Les enquêtes quantitatives sur la sexualité apportent des informations indispensables : sur l'âge moyen du premier rapport, sur le nombre de partenaires ou sur l'utilisation d'un préservatif lors de la dernière relation ou au cours des douze derniers mois. Toutes ces données sont nécessaires pour concevoir une prévention adaptée au contexte du sida. Mais elles ne permettent pas, à l'évidence, de saisir le vécu des personnes, leur vie sexuelle quotidienne, leurs représentations, leurs motivations, et surtout la diversité des attitudes et des comportements qui prévaut en ce domaine.
Concernant la sexualité des femmes, une étude qualitative comme celle que j'ai conduite pendant deux ans présente l'avantage de saisir tout le déroulement d'une vie amoureuse et sexuelle, de l'enfance au jour de l'entretien.

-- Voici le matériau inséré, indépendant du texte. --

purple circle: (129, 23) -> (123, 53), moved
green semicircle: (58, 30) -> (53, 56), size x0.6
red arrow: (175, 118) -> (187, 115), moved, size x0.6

« Oh ! La menteuse, elle est amoureuse »
Et quand une personne se sent écoutée, sans être jamais jugée, qu'elle peut commencer par parler de son enfance et de la découverte de la « chose », elle peut faire sur ce qu'elle a de plus intime, de plus personnel, des révélations tout à fait étonnantes et dont j'ai eu souvent la primeur. Souvent, ce sont le rire et les larmes qui ont été le plus au rendez-vous, la tendresse et parfois une sorte de résignation.
Sur la vie sexuelle des femmes, cette enquête permet justement d'approcher l'extrême diversité des parcours. Cette diversité concerne aussi bien les débuts, les rencontres et ruptures, ou encore les pratiques et la protection contre les risques sexuels.
Les enquêtes quantitatives n'ont pas pris en compte jusqu'ici les informations concernant l'enfance. Or, les récits des filles diffèrent de ceux des garçons. Les émois sont précoces mais plus fréquemment liés à des sentiments, qui peuvent d'ailleurs, à l'école primaire, être vite, sinon stigmatisés, du moins portés au vu et au su de tout le monde par le classique « oh ! la menteuse, elle est amoureuse ».
Chez les garçons, les premiers contacts avec la chose sont plus souvent directement sexuels (ils essaient de baisser la culotte des filles, l'un d'eux met son sexe dans l'aspirateur en espérant en obtenir les sensations recherchées). Mais des filles ont également des souvenirs de contacts charnels assez chauds, pas forcément avec des petits copains mais avec des garçons de la famille. Karima, 39 ans, directrice artistique de presse, se souvient d'avoir eu vers 8 ou 9 ans « des sensations de chaleur dans le bas-ventre » en jouant au docteur avec son petit frère : « On s'enfermait dans la piaule, on se mettait tout nus et puis on se frottait. »
Sur le premier rapport, l'enquête ACSF (Analyse des comportements sexuels en France 1) indique que, chez les femmes, la moyenne pour les 18-34 ans est de 18,1 ou 18,2 ans, alors qu'il est de 21,3 ans pour les 55-69 ans. Dans mon enquête, on peut entrevoir la diversité qui se cache sous ces moyennes statistiques, puisque la plus précoce a perdu sa virginité à 12 ans avec un ami de son père âgé de 49 ans et qu'elle avait fortement provoqué. La moins précoce, qui a, dit-elle, « des problèmes relationnels » et une forte surcharge pondérale, a connu son premier homme à l'âge de 33 ans dans une camionnette. Elle dit aujourd'hui : « J'aurais jamais cru que j'y arriverais, mais ça m'est quand même arrivé. J'avais pas trop envie mais il fallait y passer. Il était allongé sur le dos, moi je me suis mise dessus. Et alors mon psy me dit : "Pour une première fois, c'était pas mal parce que c'est vous qui preniez l'initiative." »
J'ai pu aussi recueillir des témoignages de jeunes filles d'origine maghrébine, pour lesquelles il est impératif d'être vierges au mariage. Nombre d'entre elles expliquent que ce n'est pas seulement pour répondre aux exigences de leurs parents, pour lesquels l'honneur de la famille repose sur une sexualité très encadrée des femmes, mais pour elles-mêmes qu'elles refusent le coït vaginal. Ce qui ne signifie pas qu'elles n'ont pas d'autres activités sexuelles, puisque certaines disent clairement pratiquer « tout » avec leur petit copain, sauf la pénétration.